Mortgage rates are holding largely steady this week, with only minor changes among the major loan types, according to today's Freddie Mac weekly rate survey.
Average interest rates on the standard 30-year fixed-rate mortgage rose a single basis point, to 3.52 percent, up from 3.51 percent last week. The average rate on 15-year fixed-rate mortgages, often used by those who are refinancing, remained unchanged at 2.76 percent.
Initial interest rates on 5-year adjustable-rate mortgages (ARMs) nudged up to 2.63 percent, compared to 2.61 percent last week. The averages for fixed-rate mortgages include 0.7 points in originations and discounts, compared to 0.5 points for the ARM.
Frank Nothaft, Freddie Mac chief economist, noted that inflation has been subdued in recent months, helping to keep mortgage rates low. The Consumer Price Index rose only 0.1 percent in January, below market forecasts, while the U.S. gross domestic product increased only 0.1 percent in the fourth quarter of last year.

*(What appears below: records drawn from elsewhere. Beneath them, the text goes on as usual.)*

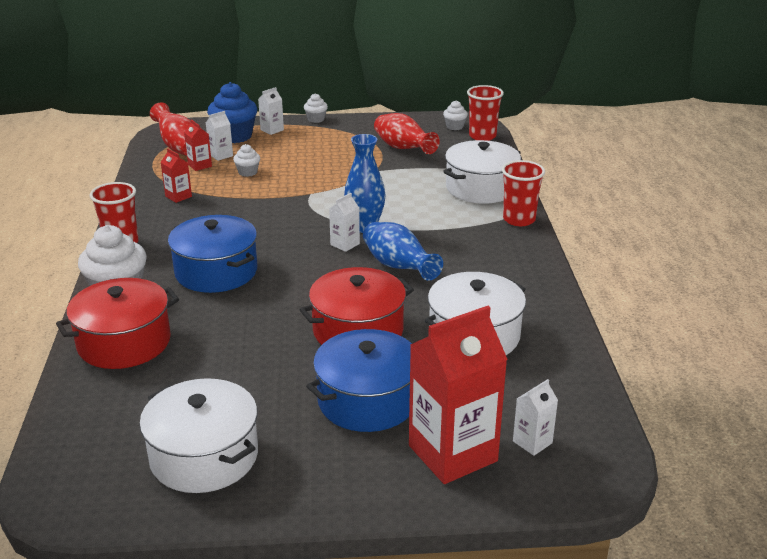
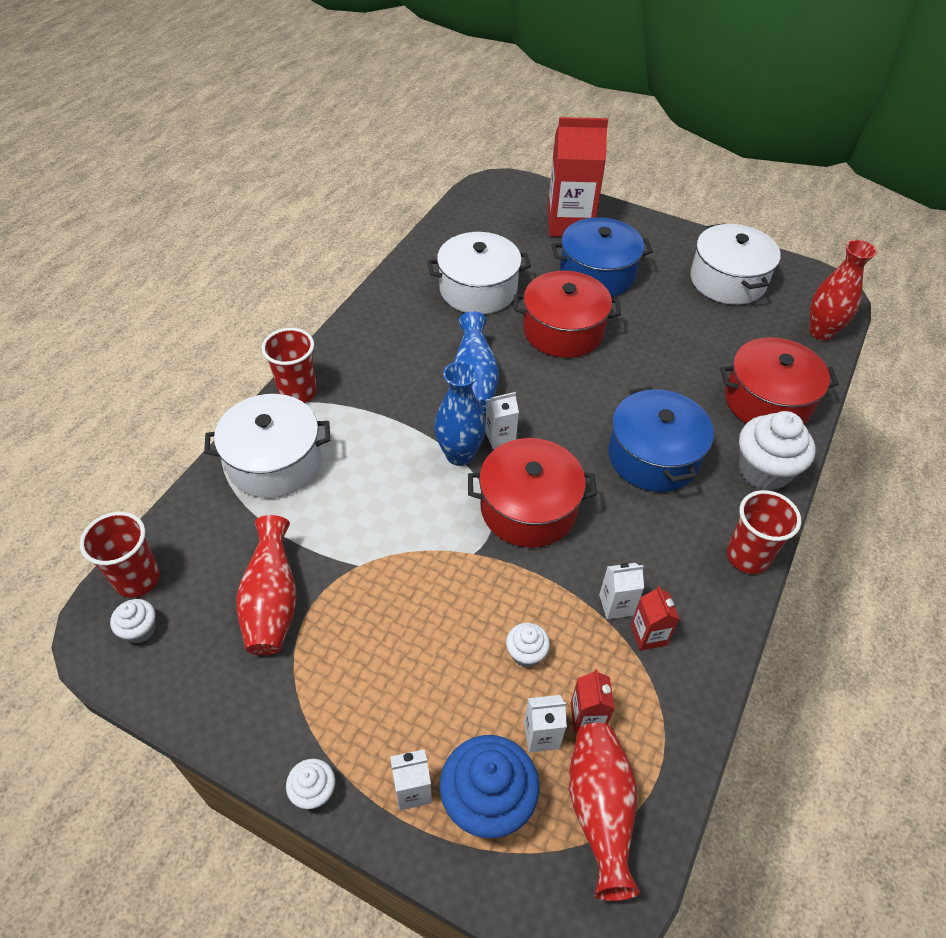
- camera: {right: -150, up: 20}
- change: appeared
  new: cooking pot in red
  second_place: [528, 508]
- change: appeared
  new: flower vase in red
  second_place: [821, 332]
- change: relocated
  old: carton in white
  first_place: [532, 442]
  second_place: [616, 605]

The low mortgage rates have been beneficial for the housing market, Northaft said, noting that home prices rose at an annual rate of 9.7 percent from January 2012 to January 2013, according to the CoreLogic home price index, the biggest 12-month increase in six-and-a-half years.
Average rates in the survey are based on mortgages with an 80 percent loan-to-value ratio. Originations and discount costs may not reflect the total fees charged to borrowers.